REPUBLIKA.CO.ID, CIANJUR -- Pendamping Program Keluarga Harapan (PKH) di Cianjur, Jawa Barat, diimbau untuk tetap netral dalam momentum Pemilu 2019. Sebab, mereka yang berpihak atau terlibat sebagai juru kampanye akan diberikan sanksi sesuai dengan aturan yang berlaku.
Pakar Hukum Tata Negara, Dedi Mulyadi, mengatakan, meskipun pendamping PKH bukan Pegawai Negeri Sipil (PNS), anggaran yang diturunkan untuk membayar gajinya merupakan dari APBN untuk program kesejahteraan dan perekonomian warga. Sehingga perlu, adanya netralitas dari pendamping dalam program tersebut.
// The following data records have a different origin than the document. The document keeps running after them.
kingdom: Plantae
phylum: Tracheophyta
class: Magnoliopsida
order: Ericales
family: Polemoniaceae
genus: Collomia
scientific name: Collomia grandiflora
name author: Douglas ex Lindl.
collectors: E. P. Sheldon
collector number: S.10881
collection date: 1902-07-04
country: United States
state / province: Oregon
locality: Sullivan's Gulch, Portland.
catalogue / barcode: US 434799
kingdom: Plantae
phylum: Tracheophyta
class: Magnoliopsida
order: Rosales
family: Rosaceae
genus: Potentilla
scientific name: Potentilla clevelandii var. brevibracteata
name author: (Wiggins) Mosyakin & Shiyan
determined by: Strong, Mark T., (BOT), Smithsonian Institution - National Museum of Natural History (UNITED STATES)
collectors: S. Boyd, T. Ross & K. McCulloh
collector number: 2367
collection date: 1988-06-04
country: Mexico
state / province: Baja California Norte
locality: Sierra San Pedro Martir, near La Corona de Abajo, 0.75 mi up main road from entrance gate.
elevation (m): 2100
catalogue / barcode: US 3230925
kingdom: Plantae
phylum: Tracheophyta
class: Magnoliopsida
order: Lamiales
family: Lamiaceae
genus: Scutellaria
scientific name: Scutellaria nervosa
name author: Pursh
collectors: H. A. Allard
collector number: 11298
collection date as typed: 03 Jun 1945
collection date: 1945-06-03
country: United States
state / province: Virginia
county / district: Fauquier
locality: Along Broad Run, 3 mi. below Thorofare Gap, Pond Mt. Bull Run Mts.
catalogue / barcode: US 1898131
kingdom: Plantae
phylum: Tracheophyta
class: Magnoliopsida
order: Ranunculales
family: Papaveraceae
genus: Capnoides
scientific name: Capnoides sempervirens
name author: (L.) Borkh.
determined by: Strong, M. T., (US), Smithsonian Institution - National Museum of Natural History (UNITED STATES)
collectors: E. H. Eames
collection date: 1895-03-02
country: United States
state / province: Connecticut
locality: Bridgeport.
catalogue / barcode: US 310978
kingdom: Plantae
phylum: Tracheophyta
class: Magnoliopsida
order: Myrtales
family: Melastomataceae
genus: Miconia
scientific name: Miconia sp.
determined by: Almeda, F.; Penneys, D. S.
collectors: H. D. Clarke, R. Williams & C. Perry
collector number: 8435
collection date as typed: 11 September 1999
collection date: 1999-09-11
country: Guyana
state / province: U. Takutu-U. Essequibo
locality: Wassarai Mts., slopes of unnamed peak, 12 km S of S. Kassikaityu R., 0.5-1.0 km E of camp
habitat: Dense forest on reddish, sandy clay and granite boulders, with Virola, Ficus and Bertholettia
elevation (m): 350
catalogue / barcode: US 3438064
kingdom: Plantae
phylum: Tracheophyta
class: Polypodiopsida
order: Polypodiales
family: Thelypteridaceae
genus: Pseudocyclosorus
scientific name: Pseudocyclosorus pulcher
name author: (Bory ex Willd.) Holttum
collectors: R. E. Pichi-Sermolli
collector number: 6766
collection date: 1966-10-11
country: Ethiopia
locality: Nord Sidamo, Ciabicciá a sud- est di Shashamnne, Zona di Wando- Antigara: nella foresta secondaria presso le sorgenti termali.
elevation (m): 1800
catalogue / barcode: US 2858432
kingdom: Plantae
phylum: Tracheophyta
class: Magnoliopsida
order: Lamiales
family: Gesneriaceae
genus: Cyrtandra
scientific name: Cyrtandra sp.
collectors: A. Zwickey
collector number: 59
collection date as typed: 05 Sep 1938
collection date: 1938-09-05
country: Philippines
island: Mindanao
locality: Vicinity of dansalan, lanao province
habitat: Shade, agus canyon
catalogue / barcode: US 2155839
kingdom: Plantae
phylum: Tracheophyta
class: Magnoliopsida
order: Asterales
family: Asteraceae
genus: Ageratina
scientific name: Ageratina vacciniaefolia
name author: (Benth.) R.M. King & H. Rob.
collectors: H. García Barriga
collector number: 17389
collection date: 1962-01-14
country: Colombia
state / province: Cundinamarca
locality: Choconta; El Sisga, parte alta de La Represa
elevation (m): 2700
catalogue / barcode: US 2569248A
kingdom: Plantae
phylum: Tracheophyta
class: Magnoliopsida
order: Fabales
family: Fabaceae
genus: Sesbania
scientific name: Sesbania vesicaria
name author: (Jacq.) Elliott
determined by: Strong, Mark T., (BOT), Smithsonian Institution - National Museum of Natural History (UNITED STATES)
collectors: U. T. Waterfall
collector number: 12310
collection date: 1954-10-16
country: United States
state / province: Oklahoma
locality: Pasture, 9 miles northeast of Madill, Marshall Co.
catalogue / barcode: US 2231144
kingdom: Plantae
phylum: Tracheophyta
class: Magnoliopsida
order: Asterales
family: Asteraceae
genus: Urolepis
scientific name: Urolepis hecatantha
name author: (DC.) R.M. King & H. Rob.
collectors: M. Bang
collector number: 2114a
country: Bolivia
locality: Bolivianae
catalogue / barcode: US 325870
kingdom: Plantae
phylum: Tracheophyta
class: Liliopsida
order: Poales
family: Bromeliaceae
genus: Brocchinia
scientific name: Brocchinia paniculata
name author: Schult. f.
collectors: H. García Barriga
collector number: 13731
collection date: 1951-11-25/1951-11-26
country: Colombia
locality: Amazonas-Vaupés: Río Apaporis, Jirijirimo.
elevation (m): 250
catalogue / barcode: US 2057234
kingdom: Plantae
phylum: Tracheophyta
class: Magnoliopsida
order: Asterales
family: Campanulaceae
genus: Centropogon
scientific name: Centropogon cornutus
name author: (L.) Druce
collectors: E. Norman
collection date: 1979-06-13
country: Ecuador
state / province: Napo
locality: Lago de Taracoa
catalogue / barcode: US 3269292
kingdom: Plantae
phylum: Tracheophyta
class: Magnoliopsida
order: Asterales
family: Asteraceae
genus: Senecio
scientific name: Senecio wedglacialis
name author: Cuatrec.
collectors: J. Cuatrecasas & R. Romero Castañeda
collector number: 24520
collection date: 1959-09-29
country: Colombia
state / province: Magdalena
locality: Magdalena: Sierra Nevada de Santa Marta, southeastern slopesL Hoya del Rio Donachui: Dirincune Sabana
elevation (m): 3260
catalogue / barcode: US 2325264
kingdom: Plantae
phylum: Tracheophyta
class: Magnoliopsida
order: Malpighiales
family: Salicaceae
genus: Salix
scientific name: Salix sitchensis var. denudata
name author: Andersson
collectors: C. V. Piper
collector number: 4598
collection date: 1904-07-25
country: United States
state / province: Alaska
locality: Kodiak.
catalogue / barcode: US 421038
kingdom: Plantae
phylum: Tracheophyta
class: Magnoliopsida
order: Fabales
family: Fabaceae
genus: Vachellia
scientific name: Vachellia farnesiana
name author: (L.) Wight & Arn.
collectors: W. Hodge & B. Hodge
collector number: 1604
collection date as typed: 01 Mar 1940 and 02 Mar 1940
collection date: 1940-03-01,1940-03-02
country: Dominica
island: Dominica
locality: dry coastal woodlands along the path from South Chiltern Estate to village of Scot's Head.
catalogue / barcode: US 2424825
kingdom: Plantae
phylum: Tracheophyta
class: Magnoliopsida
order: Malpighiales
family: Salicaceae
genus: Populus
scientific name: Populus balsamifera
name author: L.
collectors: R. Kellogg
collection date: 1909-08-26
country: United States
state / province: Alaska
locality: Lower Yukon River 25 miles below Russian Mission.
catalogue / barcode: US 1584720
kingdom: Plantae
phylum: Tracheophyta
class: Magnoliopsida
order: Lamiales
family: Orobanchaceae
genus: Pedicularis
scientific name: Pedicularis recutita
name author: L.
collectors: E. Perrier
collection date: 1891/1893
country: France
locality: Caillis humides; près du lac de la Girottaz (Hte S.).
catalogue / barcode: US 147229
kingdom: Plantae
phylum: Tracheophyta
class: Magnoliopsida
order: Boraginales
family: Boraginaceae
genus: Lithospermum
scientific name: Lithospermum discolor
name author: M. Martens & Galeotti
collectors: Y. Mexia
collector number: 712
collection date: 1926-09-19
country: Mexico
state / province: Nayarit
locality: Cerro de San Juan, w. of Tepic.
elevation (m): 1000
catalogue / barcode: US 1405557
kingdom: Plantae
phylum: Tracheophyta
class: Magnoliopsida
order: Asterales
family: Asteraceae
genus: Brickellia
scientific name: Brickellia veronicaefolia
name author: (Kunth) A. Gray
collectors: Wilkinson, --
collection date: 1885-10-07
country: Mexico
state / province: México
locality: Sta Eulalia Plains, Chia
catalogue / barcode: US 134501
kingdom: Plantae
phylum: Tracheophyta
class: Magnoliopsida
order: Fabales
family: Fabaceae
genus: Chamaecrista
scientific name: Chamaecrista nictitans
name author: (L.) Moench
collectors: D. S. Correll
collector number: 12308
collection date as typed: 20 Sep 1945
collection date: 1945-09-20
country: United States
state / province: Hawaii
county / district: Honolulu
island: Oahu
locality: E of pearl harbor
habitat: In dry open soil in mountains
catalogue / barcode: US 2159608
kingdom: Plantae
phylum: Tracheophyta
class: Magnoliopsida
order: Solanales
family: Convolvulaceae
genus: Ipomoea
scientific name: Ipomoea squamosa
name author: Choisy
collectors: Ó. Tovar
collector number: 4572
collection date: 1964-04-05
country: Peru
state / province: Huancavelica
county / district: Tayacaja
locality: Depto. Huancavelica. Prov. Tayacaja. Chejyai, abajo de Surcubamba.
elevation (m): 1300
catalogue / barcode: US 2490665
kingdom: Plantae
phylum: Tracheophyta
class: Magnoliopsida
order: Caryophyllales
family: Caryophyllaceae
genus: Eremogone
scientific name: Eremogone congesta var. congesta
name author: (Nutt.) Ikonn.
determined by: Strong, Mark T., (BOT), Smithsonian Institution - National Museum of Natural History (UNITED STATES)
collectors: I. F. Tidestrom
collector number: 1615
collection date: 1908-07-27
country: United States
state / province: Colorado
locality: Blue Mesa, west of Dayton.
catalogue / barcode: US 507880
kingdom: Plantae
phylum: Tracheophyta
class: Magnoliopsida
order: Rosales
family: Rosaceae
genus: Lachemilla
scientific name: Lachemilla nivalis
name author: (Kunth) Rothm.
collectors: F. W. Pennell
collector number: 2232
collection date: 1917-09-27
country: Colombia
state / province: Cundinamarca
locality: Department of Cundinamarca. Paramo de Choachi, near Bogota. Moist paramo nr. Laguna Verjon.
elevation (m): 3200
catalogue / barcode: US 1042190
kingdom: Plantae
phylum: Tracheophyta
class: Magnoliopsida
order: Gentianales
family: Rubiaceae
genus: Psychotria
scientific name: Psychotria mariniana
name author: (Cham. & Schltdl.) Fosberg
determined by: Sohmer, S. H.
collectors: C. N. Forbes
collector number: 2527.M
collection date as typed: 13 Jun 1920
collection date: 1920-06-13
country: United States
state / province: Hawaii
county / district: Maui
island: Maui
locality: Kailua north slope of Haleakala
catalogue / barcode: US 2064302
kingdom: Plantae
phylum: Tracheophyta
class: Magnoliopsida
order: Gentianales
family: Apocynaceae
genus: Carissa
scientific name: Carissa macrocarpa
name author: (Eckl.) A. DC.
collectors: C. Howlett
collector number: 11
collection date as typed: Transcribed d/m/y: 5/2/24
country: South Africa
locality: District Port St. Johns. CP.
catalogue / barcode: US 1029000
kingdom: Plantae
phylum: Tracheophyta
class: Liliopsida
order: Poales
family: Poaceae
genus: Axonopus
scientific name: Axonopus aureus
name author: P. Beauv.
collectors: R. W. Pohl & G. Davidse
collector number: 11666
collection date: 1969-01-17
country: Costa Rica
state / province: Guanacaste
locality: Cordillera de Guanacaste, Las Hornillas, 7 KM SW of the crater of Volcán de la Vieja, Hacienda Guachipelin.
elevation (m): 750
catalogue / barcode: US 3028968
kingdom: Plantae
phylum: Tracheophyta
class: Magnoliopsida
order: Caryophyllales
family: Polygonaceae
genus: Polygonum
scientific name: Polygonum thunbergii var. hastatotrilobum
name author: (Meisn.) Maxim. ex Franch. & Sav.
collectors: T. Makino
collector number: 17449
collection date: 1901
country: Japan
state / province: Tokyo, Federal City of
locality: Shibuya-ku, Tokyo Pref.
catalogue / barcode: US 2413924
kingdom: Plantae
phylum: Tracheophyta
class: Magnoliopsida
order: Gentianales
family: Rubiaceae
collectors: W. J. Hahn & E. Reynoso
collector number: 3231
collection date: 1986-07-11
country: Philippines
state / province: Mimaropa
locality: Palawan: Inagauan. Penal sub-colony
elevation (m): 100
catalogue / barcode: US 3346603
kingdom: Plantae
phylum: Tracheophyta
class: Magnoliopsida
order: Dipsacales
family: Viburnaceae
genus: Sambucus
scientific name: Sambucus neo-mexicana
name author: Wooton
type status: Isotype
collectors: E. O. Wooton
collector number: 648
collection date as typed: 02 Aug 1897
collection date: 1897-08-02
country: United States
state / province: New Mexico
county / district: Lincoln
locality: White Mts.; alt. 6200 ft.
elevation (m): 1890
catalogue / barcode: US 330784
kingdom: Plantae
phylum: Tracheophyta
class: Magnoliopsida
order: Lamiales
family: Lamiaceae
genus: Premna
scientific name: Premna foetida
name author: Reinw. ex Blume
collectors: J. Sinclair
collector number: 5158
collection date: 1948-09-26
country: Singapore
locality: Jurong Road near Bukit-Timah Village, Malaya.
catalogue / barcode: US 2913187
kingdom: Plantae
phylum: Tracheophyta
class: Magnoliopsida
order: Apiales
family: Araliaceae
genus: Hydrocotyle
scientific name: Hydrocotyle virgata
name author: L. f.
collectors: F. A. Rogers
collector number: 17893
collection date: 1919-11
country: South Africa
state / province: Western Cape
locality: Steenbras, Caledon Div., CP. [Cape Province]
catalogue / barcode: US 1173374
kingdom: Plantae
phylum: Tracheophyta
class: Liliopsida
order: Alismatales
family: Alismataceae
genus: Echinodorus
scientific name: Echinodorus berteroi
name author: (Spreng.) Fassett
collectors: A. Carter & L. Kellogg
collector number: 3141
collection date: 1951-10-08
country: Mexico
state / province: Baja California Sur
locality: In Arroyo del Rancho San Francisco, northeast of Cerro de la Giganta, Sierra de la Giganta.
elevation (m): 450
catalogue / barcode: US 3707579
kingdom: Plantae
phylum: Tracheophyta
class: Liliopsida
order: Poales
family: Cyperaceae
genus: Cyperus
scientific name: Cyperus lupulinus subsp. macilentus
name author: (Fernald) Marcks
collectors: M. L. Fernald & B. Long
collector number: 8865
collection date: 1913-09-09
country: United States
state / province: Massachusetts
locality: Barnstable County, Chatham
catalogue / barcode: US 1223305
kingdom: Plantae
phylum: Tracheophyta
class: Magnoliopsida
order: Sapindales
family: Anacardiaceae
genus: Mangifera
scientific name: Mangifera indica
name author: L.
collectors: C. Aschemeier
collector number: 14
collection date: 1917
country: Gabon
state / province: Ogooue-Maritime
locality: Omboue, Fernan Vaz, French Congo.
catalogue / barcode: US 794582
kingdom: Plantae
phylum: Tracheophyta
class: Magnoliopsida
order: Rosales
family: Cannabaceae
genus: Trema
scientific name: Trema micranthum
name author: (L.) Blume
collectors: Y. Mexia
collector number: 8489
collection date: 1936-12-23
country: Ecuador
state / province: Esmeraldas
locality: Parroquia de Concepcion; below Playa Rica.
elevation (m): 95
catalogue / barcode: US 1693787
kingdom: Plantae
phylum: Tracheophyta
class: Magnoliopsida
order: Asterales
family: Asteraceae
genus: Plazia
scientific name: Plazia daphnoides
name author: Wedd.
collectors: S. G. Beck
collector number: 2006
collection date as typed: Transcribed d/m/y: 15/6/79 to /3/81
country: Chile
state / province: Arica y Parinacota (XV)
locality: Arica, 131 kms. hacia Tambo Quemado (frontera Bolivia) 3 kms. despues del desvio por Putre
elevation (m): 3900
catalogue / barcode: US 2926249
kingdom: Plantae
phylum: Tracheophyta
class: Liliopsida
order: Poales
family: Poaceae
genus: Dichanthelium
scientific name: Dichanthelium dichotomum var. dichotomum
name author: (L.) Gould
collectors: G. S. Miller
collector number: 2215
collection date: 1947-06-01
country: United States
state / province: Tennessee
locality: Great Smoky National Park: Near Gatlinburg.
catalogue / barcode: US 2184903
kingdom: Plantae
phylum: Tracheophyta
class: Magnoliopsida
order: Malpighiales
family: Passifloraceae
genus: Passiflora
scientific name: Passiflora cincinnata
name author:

Pendamping yang tidak boleh digunakan secara politik karena sudah jelas anggaran digunakan dan bersumber dari negara. "Tujuan dari program tersebut sudah jelas, sehingga dalam pelaksanaannya tidak boleh dijadikan sebagai alat politik. Sekarang baru muncul indikasi adanya politisasi atau PKH sebagai alat politik," katanya.
Meskipun tudingan tersebut perlu pembuktian, ia mengatakan, jelas tidak dibenarkan pendamping PKH berpolitik praktis dengan menjadikan program tersebut sebagai alat politik.
Koordinator Kabupaten Pendamping PKH Cianjur, Ahmad Yandi, mengatakan selama ini, selalu mengingatkan pendamping PKH tetap bersikap netral dalam momentum politik terutama menjelang pemilu. Bahkan, mereka yang terbukti tidak netral akan diberikan sanksi sesuai aturan, mulai dari peringatan pertama, kedua, hingga pemberhentian dari jabat sebagai pendamping PKH.
"Sanksi tegas akan diterapkan bagi yang melanggar ketentuan tersebut. Pada momen pemilu atau pilkada kami selalu ingatkan agar tidak terlibat dalam politik prakstis dengan memanfaatkan jabatan sebagai pendamping," katanya.